- **Assignment 1**: In the earnings call excerpt, what percentage of the company's domestic CBF market is centered in the Gulf of Mexico?
- **Assignment 2**: List the three core business areas that the earnings call excerpt discusses.
- **Assignment 3**: Proceed with the earnings call remarks on the company's business areas, picking up after their final sentence.

- **Source extract**:
---------------
Now I'll discuss our three core business areas. In fluids, as can be seen from both revenues and profits, our fluids business is essentially flat versus last year both for the quarter and the nine months. Some international activity improvement has been offset by slowdowns due to political unrest in Venezuela and Nigeria during 2003.
Also, with 85% of our domestic CBF market centered in the Gulf of Mexico, we have experienced a flat to down domestic market. We believe that Gulf of Mexico market should begin to improve once the majority of property sales that are currently being offered have occurred. And you'll note that a number of those occurred over the last 60 days and we expect a number of others to occur between now and the end of the year. This means we see only modest improvement in our domestic market for fluids through the end of the year. In testing after the typical time lag our testing business is beginning to improve as indicated with the numbers that you've recently seen. This is being driven by the increase in rigs drilling for natural gas, with recent contract awards also boweding well for activity to us in late 2003 and into 2004. We're continuing to look for ways to increase our position in the production testing markets, both internally or externally through acquisitions.
In well abandonment and decommissioning, obviously this division has been the driver tore Tetra's 2003 earnings improvement. Our integrated service offering has found favor among our customers and we continue to believe that the overall market for well abandonment and decommissioning services particularly along the Gulf Coast is a growing market. There are a number of reasons for this growth, which we have previously enumerated in other conference calls.
However, on August 15th the MMS promulgated new rules that could cause platforms to be abandoned earlier than they would have been under previous regulations, obviously helping our business if that is to be the case. Essentially these rules require all platforms five years old or older to undergo an assessment to determine whether the platform should be modified to qualify for continuing operations. It may become difficult for operators to produce nominal flow rates from older platforms without extensive capital or maintenance costs because of this new rule. We believe that this rule will make far-reaching implications for us regarding older platforms. The impact on our business should begin to be felt in 2004 and escalate through 2006. So, this is essentially another driver in the continuing growth of this business.
---------------
- **Data**:
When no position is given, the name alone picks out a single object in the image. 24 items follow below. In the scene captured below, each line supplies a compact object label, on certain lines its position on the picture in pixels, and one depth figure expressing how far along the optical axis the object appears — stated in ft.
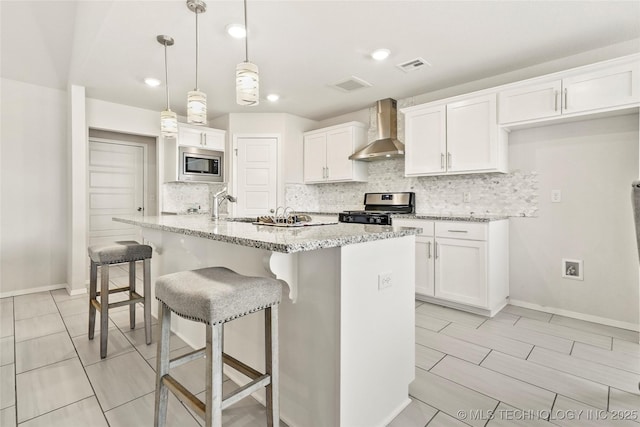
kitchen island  4.12
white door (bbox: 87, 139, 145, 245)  15.21
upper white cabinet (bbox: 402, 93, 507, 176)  10.03
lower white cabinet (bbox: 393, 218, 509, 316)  9.34
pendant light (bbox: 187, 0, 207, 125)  7.23
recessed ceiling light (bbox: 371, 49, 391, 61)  8.97
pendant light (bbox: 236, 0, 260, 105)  5.93
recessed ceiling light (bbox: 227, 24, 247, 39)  7.72
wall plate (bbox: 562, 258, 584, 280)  9.32
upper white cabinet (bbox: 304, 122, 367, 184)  14.15
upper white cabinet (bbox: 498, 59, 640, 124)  7.80
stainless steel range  11.74
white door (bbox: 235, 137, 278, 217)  15.46
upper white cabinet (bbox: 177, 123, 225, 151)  14.68
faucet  7.88
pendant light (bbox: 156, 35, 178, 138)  8.04
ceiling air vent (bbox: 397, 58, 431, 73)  9.61
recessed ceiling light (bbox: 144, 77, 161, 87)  11.05
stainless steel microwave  14.67
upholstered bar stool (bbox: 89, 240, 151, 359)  6.84
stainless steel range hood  12.87
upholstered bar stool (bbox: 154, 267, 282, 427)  3.57
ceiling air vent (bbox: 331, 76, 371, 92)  11.14
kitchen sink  8.23
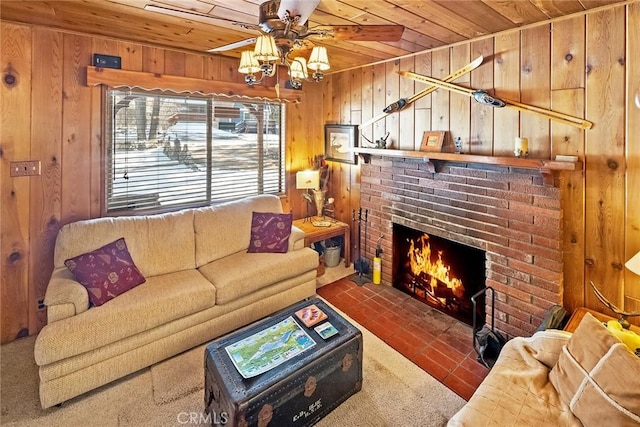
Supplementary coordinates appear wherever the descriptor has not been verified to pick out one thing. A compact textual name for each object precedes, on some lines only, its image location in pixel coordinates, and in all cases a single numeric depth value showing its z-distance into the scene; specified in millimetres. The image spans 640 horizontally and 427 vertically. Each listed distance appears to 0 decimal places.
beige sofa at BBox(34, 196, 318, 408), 2090
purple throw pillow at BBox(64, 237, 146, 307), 2326
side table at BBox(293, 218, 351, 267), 3855
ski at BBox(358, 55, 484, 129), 2795
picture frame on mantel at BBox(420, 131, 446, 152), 3088
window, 3125
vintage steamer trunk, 1690
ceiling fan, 1528
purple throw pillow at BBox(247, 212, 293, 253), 3322
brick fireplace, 2424
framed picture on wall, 4082
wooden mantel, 2229
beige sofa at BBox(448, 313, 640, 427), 1366
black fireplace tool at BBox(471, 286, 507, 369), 2551
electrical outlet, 2598
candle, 2482
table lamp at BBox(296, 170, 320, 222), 4121
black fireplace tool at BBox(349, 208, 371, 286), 3902
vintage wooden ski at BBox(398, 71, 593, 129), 2289
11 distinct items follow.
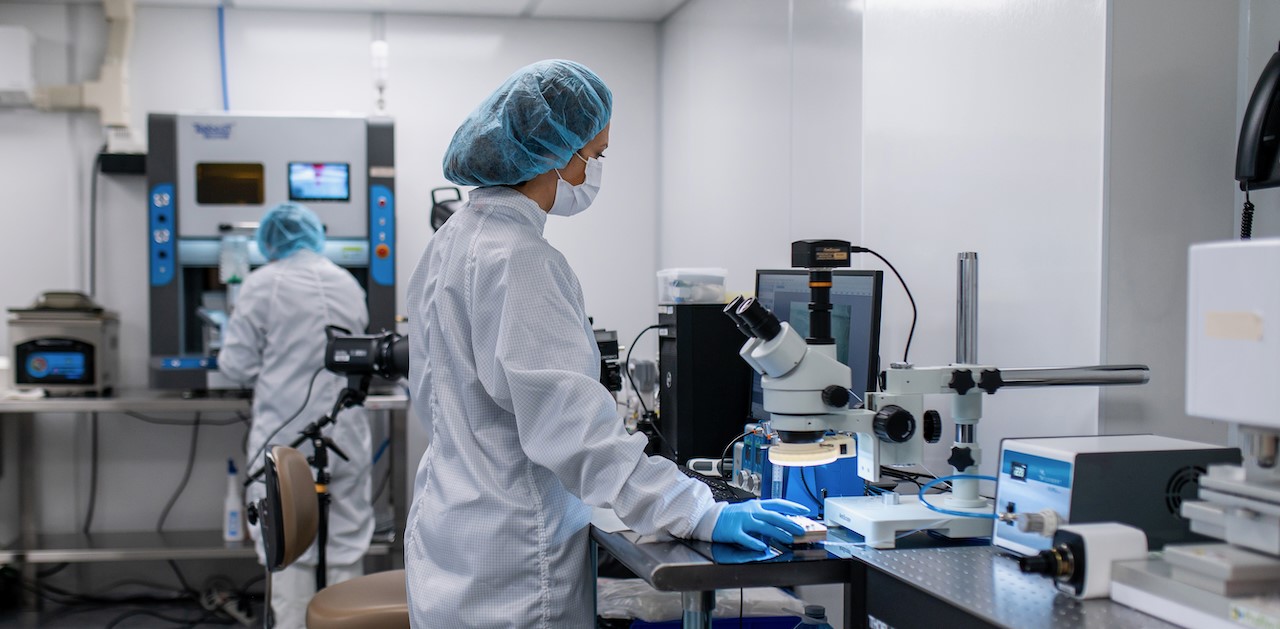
---------------
- **Answer space 1**: 85%

- **Answer space 2**:
- Fluids
- Testing
- Well abandonment and decommissioning

- **Answer space 3**:
As is always the case, much of the following year's activity in well abandonment and decommissioning can be estimated after contracts are let and properties are sold during the December through February time period. This year the prodigious amount of properties that are for sale in the Gulf of Mexico makes for a confusing, very short-term environment, but makes us very optimistic regarding our future in this business .
Now I'd like to briefly discuss our balance sheet position. Obviously Joe gave you some of this. We did reach a milestone during the third quarter. And I'll say it a little differently than Joe did. We're out of debt. Which for a company is fairly significant. Excluding these couple of hundred thousand of capital leases we paid off all of our remaining long-term debt in September, and now we're in the process of building cash. And as Joe reported to you, that exceeds 15 million at the end of the quarter.
This financial position gives us great latitude to pursue a growth strategy either through internal expansion or by taking advantage of attractively priced external acquisitions . However, we do not feel compelled to hurry to buy something just because we have the capability to do so. We will wait for the right opportunities. As for our earnings estimate for 2003, we haven't modified the .87 to $1.07 range which is effective for the 3 for 2 split. Since we introduced it last January, we're very happy that we have not had to change this. As can be seen by the numerous atypical items in the third quarter, many specific items of change for the aggregate earnings numbers have remained the same.
We intend to introduce our 2004 aggregate as well as divisional profit estimates following our Board of Directors meeting in late December . Until we have finalized our budget for that meeting, I do not have enough data to confidently make any predictions other than to say we enter 2004 in a very admirable position. Our cyclical businesses should be improving. Our growth market in well abandonment and decommissioning should begin to evolve. And because of our cash flow and balance sheet we have the financial where withal to pursue growth wherever it lies.
With that, I'll open up the conference call to your questions.
Operator
At this time I would like to remind everyone in order to ask a question please press star 1 on your telephone keypad. We will pause for just a moment to compile the Q&A roster.
Your first question comes from Jim Rawlerson from Raymond James.
- Analyst
If I, I guess, heard what you said, you did in your press release -- you announced .31 operating earnings and then you suggested that you've got this write down for a property that you had let go of and got back. So, you still have effectively .05. So, you add that together, you've got basically about a .36 kind of apples to apples number. Is that right?
- President, chief Executive Officer, and Director
That's a fair way to look at it from our perspective. We're going to continue to have write-offs into the future for our Ameritech property, but in this case since we essentially were in the same position we were at the beginning of the quarter, I would certainly consider adding back that .05 when you look at an apples to apples comparison, yes.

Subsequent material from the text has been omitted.